# Directions for this task
When the word "root" shows up in a line of the data below, copy that whole line.

****************

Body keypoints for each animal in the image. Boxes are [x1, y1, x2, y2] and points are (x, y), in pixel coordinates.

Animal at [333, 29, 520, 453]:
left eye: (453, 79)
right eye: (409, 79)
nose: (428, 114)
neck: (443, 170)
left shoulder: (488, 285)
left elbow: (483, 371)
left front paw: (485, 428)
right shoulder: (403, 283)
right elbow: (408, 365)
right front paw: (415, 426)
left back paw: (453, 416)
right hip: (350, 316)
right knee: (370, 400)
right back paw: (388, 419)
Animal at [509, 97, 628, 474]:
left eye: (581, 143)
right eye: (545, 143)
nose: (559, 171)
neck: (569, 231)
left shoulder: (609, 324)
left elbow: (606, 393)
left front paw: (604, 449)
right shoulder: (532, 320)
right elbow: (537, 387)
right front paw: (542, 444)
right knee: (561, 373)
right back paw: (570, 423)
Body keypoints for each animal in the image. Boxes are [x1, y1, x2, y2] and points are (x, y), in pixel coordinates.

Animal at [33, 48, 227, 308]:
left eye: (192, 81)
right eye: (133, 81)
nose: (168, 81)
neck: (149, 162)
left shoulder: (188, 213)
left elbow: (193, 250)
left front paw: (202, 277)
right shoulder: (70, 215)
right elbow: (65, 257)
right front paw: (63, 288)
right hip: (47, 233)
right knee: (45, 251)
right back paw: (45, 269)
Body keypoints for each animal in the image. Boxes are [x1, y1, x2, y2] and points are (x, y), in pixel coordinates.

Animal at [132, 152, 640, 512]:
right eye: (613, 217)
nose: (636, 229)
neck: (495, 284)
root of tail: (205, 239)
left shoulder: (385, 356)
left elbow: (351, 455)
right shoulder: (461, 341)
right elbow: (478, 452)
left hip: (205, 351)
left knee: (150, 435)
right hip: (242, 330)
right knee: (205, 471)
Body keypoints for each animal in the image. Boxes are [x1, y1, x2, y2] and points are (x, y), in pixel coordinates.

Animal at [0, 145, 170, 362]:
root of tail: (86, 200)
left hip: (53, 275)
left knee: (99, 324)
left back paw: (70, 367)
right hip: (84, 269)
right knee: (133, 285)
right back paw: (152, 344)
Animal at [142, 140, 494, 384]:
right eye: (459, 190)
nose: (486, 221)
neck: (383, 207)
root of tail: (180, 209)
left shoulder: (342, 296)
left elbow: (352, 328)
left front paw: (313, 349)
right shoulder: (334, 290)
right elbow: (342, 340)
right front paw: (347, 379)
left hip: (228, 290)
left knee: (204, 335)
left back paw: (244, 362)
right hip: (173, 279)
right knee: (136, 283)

****************

# Reply to the exercise
root of tail: (205, 239)
root of tail: (86, 200)
root of tail: (180, 209)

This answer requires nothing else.